Hi,
Sorry for the delay, it took me some time to find a different machine with power supply strong enough to take a GTX card.
Anyways, now I’ve tried the same experiment on a Gigabyte GA-P35-DS3P motherboard, a single 8800 GTX Ultra card, 650W PS, with everything else being the same as before (the OS, kernel, hard drives, etc.). The result is the same – the system lockups up. Furthermore, when I tried the same test using a low-end GeForce 8400 GS, the same kind of lockup happened. So this doesn’t seem tied to a specific card, nor a specific chipset/motherboard/BIOS.
Also, when I changed the script to launch 10 simultaneous convolutionFFT2D examples, just before the lockup the programs started failing with “cufft: ERROR: CUFFT_ALLOC_FAILED” error message (at config.cu, line 239).
So my best guess so far is that this bug is triggered when a) there are simultaneous CUDA apps running, b ) device memory is exhausted and c) the CPU has multiple cores. The only other thing I can imagine to try is to install SUSE and see if the problem is specific to RHEL<->NVIDIA combination, but I currently don’t have the resources (hard drives & time) to do so.
Once again, these tests involved running the following shell script
#!/bin/bash
for i in `seq 1 $1`; do ./MonteCarlo -noprompt & done;
and an example output (which ends when the machine locked up) is:
[root@r116239 release]# ./go.sh 10
[root@r116239 release]# Generating random options...

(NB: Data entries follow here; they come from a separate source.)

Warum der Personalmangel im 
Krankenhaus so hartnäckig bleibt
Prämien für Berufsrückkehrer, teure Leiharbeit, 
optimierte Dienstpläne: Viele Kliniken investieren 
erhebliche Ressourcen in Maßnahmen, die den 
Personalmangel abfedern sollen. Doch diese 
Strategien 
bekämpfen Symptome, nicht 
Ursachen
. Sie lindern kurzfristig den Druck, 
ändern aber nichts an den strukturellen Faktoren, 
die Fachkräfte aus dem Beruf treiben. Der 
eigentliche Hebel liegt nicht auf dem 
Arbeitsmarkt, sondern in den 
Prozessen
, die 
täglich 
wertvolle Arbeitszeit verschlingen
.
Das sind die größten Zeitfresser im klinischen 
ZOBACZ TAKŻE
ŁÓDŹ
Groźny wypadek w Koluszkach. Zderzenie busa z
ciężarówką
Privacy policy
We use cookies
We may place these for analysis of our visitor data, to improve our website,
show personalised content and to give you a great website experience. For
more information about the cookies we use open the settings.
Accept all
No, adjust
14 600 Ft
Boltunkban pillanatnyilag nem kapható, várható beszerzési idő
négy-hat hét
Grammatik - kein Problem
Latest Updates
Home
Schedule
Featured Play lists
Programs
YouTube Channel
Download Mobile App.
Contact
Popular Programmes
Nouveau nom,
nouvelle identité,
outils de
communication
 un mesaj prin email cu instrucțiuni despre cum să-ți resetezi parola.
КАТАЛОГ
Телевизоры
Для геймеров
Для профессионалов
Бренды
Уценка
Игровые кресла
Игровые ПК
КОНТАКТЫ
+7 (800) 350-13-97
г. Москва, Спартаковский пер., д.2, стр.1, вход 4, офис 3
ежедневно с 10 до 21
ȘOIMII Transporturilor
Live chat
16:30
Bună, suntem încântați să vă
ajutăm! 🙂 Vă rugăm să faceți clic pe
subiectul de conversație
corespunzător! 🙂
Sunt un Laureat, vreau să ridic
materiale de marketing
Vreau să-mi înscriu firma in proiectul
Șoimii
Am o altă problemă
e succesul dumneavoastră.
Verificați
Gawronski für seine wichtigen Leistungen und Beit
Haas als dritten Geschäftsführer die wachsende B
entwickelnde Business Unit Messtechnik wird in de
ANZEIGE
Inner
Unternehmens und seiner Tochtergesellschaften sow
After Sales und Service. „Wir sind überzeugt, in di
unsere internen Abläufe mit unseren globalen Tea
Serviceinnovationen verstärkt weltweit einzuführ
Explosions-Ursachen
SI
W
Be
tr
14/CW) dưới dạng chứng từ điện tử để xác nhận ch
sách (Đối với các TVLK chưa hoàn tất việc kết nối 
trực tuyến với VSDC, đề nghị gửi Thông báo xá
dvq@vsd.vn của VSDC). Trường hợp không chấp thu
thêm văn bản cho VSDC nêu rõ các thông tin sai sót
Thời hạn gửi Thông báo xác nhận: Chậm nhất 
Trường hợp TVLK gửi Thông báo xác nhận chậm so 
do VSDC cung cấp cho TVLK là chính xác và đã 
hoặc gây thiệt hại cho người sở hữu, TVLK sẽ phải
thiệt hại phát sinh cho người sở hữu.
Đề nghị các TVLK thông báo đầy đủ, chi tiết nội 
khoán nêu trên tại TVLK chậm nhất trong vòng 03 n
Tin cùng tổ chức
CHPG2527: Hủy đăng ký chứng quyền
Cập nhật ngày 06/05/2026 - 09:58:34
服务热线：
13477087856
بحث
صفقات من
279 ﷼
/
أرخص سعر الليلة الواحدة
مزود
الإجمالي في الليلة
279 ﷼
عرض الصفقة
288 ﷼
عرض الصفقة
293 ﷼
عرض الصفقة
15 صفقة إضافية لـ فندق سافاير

Generating random options...
Generating random options...
Generating random options...
Generating random options...
Generating random options...
Generating random options...
Generating random options...
Generating random options...
Generating random options...
Data init done.
Loading GPU twisters configurations...
Data init done.
Loading GPU twisters configurations...
Data init done.
Loading GPU twisters configurations...
Data init done.
Loading GPU twisters configurations...
Data init done.
Loading GPU twisters configurations...
Data init done.
Loading GPU twisters configurations...
Data init done.
Loading GPU twisters configurations...
RandomGPU()...
Generated samples : 80003072
RandomGPU() time : 547.806030
Samples per second: 1.460427E+08
BoxMullerGPU()...
Transformed samples : 80003072
BoxMullerGPU() time : 0.066000
Samples per second : 1.212168E+12
Starting Monte-Carlo simulation...
Options count : 128
Simulation paths : 80000000
Total GPU time : 9.436000
Options per second : 1.356507E+04
L1 norm: 1.000000e+00
Average reserve: 0.000000
TEST FAILED
Shutting down...
Data init done.
Loading GPU twisters configurations...
RandomGPU()...
I hope this helps in reproducing the problem.
PS: Regarding the original machine – it has 1kW, SLI-ready, power supply.